* CONSIGNES DE L'EXERCICE:
- 1) Relevez tous les artistes cités par leur nom dans le texte sur l'exposition The Last pictures Show III.
- 2) Prolongez le texte sur l'exposition The Last pictures Show III en reprenant juste après sa dernière phrase.

* EXTRAIT DU DOCUMENT:

>>>

The Last pictures Show III était aussi l’occasion de donner à voir une peinture en état d’effervescence matériologique. Plein ciel de Samuel Dalle est un coup de projecteur sur la ville devenu microcosme d’un monde globalisé. Voiture, grattes ciel et autres bâtiments peints et dessinés au couteau sur la toile, constituent le cœur d’une dynamique urbaine en proie à un imbroglio à dominante rouge et blanche. L’œuvre de Guy Woueté concentre le regard dans un mouvement circulaire bleu interrompu par des coulures rouges. La fluidité de l’écoulement laisse croire que l’artiste interpelle la capacité de la peinture à être une matière autodidacte sur le support. L’imprévisibilité directionnelle de la couleur sur la toile, lorsqu’elle est laissée à elle-même, procure aux formes un élan rythmique plutôt qu’elles ne délimitent un contour, assumant ainsi une fonction indépendante. Dans son œuvre « sans titre » Luc Logmo Etega s’attache à révéler la carnation de la peinture en chiffonnant la tôle, substrat de sa création. Dans un processus de froissement et d’extension, l’artiste fait naître des formes après la destruction de la surface. La réhabilitation de la matière par la peinture permet à Logmo Etega de créer une tension au sein de l’œuvre tout en usant de moyens picturaux réduits. Ainsi cette exposition s’est construite comme un dispositif où s’exhibaient pensées, gestes, matières, formes et récits liés à une Afrique résolument contemporaine. Néanmoins, il est à constater que le néophyte n’avait pas la possibilité de pleinement découvrir l’ampleur de l’ébullition créative de la jeune scène artistique camerounaise tant l’agencement des œuvres s’avérait être désuet.

<<<

* LISTE DES DONNÉES:
>>>

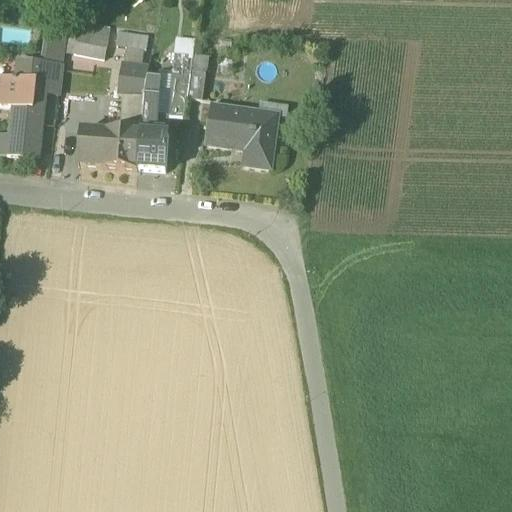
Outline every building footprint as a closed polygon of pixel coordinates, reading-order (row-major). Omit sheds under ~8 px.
[(49,55),(65,56),(69,25),(48,23),(42,67),(47,68),(49,55)] [(74,57),(105,63),(110,32),(79,26),(74,57)] [(117,49),(146,54),(148,41),(119,37),(117,49)] [(48,68),(63,70),(65,56),(49,55),(47,68),(48,68)] [(173,76),(191,77),(191,76),(193,59),(175,57),(173,76)] [(0,108),(14,111),(11,141),(9,160),(32,163),(38,113),(43,114),(45,98),(48,68),(47,68),(42,67),(19,65),(17,84),(0,81),(0,108)] [(45,98),(59,99),(63,70),(48,68),(45,98)] [(124,99),(144,100),(147,81),(148,80),(136,78),(138,71),(123,68),(118,100),(124,100),(124,99)] [(149,73),(138,71),(136,78),(148,80),(149,73)] [(170,115),(185,116),(187,104),(191,77),(173,76),(171,95),(170,115)] [(188,103),(203,105),(206,78),(192,76),(188,103)] [(147,81),(144,100),(157,101),(158,94),(159,82),(147,81)] [(159,101),(157,120),(168,121),(170,122),(170,115),(171,95),(158,94),(157,101),(159,101)] [(122,128),(141,129),(144,100),(124,99),(124,100),(122,128)] [(159,101),(157,101),(144,100),(141,129),(141,138),(138,174),(166,177),(168,141),(167,141),(155,141),(157,120),(159,101)] [(244,170),(270,174),(277,120),(213,112),(208,150),(234,153),(234,151),(246,153),(244,170)] [(38,164),(43,114),(38,113),(32,163),(38,164)] [(167,141),(168,121),(157,120),(155,141),(167,141)] [(102,173),(105,137),(81,135),(78,171),(102,173)] [(138,176),(138,174),(141,138),(127,138),(105,137),(102,173),(138,176)] [(0,159),(9,160),(11,141),(0,139),(0,159)]
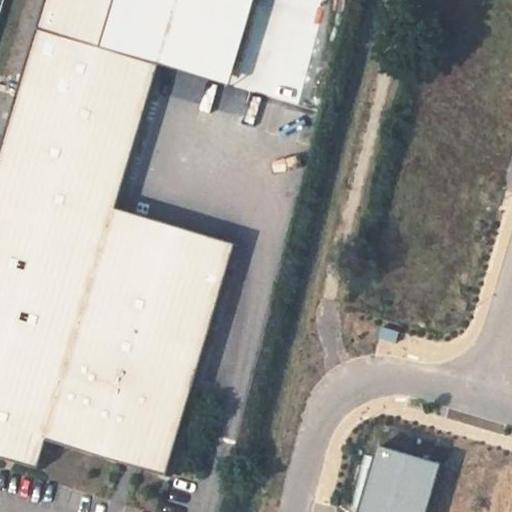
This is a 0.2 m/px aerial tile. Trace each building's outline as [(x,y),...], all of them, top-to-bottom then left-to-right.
[(48,0),(40,26),(106,46),(119,0),(48,0)] [(253,0),(119,0),(106,46),(228,84),(253,0)] [(0,444),(15,449),(12,460),(39,468),(48,439),(119,461),(122,451),(159,462),(156,472),(167,475),(229,271),(125,239),(133,212),(119,207),(163,63),(106,46),(40,26),(0,156),(0,444)] [(238,243),(133,212),(125,239),(229,271),(238,243)] [(380,327),(378,338),(396,343),(399,331),(380,327)] [(378,447),(356,511),(426,511),(440,465),(378,447)] [(159,462),(122,451),(119,461),(156,472),(159,462)]
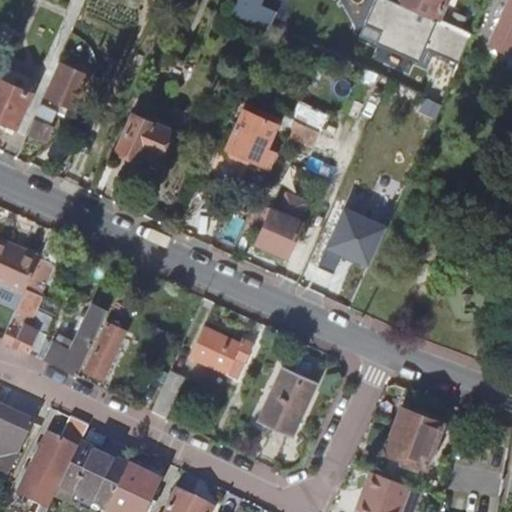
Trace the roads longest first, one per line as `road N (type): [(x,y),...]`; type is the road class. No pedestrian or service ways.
road 1 (residential): [(0,356),(306,504),(375,351)]
road 2 (residential): [(0,180),(375,351)]
road 3 (residential): [(375,351),(511,406)]
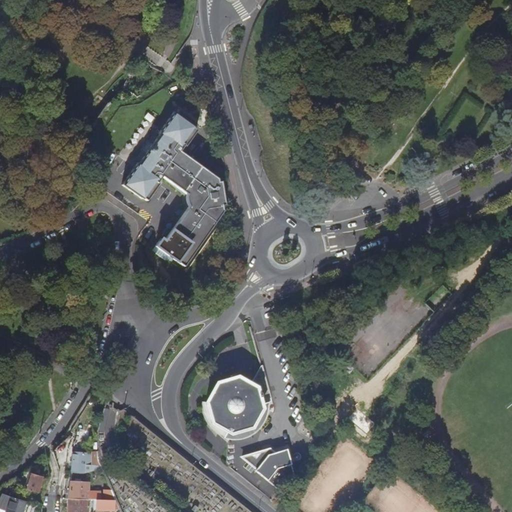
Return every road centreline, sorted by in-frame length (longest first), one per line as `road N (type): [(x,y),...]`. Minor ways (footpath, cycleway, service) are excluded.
road 1 (residential): [(122,318),(128,232),(113,209),(86,208),(0,249)]
road 2 (tertiary): [(188,448),(168,401),(174,375),(249,291),(281,273)]
road 3 (secondary): [(511,154),(365,222),(300,230)]
road 4 (secondary): [(307,263),(367,246),(511,174)]
road 5 (residential): [(0,480),(62,425),(122,318)]
road 6 (secondary): [(209,22),(249,179)]
road 7 (tertiary): [(262,252),(230,294),(156,340)]
road 8 (tertiary): [(156,340),(138,390),(153,423),(188,448)]
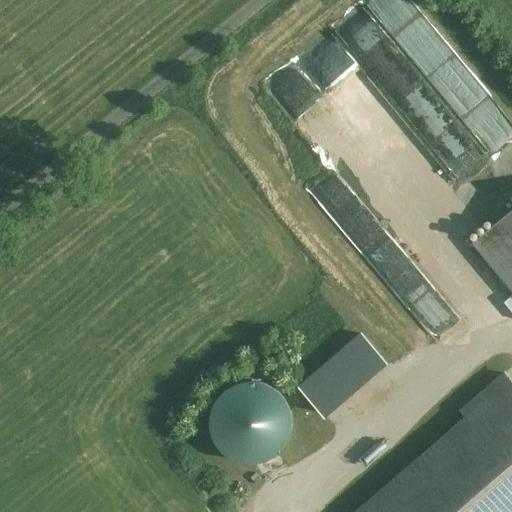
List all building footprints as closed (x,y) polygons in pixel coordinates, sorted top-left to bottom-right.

<<<

* RÉPONSES AUX CONSIGNES:
- 1) Samuel Dalle, Guy Woueté, Luc Logmo Etega

- 2)
Les œuvres exposées durant cette manifestation n’avaient pour la plupart jamais été présentées en France. Mais certains artistes comme Hervé Yamguen, Tchim, Goddy Leye, Guy Wouete, également présents lors de The Last Picture Show II, avaient déjà eu l’occasion de présenter leurs travaux dans l’une des villes de l’Hexagone. Le but de l’édition 2006 n’était pas de faire un historique de l’art contemporain au Cameroun, ni d’en être un succinct catalogue illustré. Mais une chose est sûre, The Last Pictures Show III devait être apprécié comme une tentative de mise en exergue festive du vent de contemporanéité qui souffle actuellement sur la scène artistique de la patrie de Mongo Beti.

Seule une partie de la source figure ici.